START EXTRACT

Associativity: Consider three points $A, B, C$ on $\Phi$ and let $D = A * B$ and $E = B * C$ . Let $l_1$ be the line through $A, B$ and $D$ , and let $m_1$ be the line through $B, C$ and $E$ . Let $F = A + B = O * D$ and $G = B + C = O * E$ , and let $m_2$ be the line through $O, D$ and $F$ and $l_2$ be the line through $O, E$ and $G$ .

Now, we assume that $A, B, C, D, E, F, G, O$ are all pairwise distinct. The case where any of the points are equal has been skipped here; we invite the reader to fill in the details. Finally, consider $F * C = H$ and $A * G = I$ . Let $l_3$ be the line through $F, C$ and $H$ , and $m_3$ be the line through $A, G$ and $I$ .

If we could prove that $H = I$ , we would be done as then the following holds:

$(A + B) + C = F + C = O * (F * C) = O * H = O * I = O * (A * G) = A + G = A + (B + C)$

For the sake of contradiction, assume this was not the case. Now consider a cubic curve formed by multiplying the equations of $l_1$ , $l_2$ , and $l_3$ together:

$\Psi = l_1 \cdot l_2 \cdot l_3$

(the equation of $\Psi$ is the product of the equations of $l_1$ , $l_2$ , and $l_3$ ) and similarly:

$\Omega = m_1 \cdot m_2 \cdot m_3$

A point lies on $\Psi$ if it lies on one of $l_1$ , $l_2$ , or $l_3$ , and since all of them intersect $\Phi$ at three points each, which is the maximum (3.16) (we assumed that the equation of $\Phi$ has no non-constant factors), $A$ , $B$ , $D$ , $O$ , $E$ , $G$ , $F$ , $C$ , and $H$ are the only intersections of $\Psi$ and $\Phi$ . Notably, $I$ does not lie on $\Psi$ ; similarly, $H$ does not lie on $\Omega$ . Hence, $\Psi$ and $\Omega$ are distinct curves.

Consider the family, say $X$ , of cubic curves that are a linear combination of $\Psi$ and $\Omega$ . That is, all the curves whose equations are of the form:

$a \cdot \Psi(x, y, z) + b \cdot \Omega(x, y, z) = 0$

where $\Psi(x, y, z) = 0$ is the cubic equation of $\Psi$ and $\Omega(x, y, z) = 0$ is the equation of $\Omega$ . While we appear to have two degrees of freedom with this family, that of $a$ and $b$ , we only have one since multiplying by a constant does not change the curve. Since $A$ , $B$ , $C$ , $D$ , $E$ , $F$ , $G$ , and $O$ lie on both $\Psi$ and $\Omega$ , they lie on all curves in this family. Hence, this family is a subset of the family $Y$ of all cubic curves through $A$ , $B$ , $C$ , $D$ , $E$ , $F$ , $G$ , and $O$ (including the 0 curve, which has the equation $0 = 0$ and passes through all projective points). We claim both families are the same. We will show this by showing that $Y$ also has one degree of freedom. And if $X \subseteq Y$ and both have the same degrees of freedom, then $X = Y$ .

END EXTRACT

[WORK ORDER A]
In the associativity proof, which equality do the authors say would finish the argument if it could be proved?

START DATA IN THIS EXERCISE

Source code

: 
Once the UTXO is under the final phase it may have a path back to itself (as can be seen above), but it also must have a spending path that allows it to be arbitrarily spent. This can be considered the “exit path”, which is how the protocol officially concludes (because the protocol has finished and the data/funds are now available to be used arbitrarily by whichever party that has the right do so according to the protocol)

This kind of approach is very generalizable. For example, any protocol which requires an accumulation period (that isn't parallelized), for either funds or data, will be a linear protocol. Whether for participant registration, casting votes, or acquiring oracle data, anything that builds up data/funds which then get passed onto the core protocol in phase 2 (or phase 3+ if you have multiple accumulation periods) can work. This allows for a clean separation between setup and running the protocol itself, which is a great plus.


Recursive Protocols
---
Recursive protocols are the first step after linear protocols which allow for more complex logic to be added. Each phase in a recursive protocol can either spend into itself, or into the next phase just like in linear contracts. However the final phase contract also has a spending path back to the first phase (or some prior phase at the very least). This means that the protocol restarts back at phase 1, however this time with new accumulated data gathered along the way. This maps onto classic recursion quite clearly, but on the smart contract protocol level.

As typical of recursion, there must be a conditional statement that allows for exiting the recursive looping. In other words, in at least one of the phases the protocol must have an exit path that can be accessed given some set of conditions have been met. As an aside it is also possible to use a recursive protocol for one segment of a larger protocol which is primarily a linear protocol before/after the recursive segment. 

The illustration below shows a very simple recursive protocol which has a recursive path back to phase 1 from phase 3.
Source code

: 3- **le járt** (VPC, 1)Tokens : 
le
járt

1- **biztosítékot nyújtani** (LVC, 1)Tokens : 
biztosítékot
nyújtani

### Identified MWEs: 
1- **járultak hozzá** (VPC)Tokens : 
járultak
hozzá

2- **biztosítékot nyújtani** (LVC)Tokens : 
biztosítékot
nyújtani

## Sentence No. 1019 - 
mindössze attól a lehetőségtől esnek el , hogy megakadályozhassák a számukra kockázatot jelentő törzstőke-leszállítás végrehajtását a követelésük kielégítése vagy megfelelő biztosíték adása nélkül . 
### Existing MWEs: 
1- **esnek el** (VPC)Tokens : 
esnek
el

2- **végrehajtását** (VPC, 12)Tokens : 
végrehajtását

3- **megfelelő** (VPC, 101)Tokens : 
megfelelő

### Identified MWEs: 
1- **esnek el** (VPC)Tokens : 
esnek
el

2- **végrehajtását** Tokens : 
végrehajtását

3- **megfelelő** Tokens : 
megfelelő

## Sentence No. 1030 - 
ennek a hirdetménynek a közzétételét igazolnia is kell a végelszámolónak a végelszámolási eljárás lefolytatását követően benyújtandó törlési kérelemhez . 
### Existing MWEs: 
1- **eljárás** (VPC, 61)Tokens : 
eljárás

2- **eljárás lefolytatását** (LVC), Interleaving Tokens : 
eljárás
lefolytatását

END DATA IN THIS EXERCISE

[WORK ORDER B]
Give the lines of the records as a JSON list of strings, one string per line and blank lines omitted. Begin at the line that contains "## Sentence No. 1030" and stop after the last line of the records.

[RESPONSE A]
H = I

[RESPONSE B]
[
  "## Sentence No. 1030 - ",
  "ennek a hirdetménynek a közzétételét igazolnia is kell a végelszámolónak a végelszámolási eljárás lefolytatását követően benyújtandó törlési kérelemhez . ",
  "### Existing MWEs: ",
  "1- **eljárás** (VPC, 61)Tokens : ",
  "eljárás",
  "2- **eljárás lefolytatását** (LVC), Interleaving Tokens : ",
  "eljárás",
  "lefolytatását"
]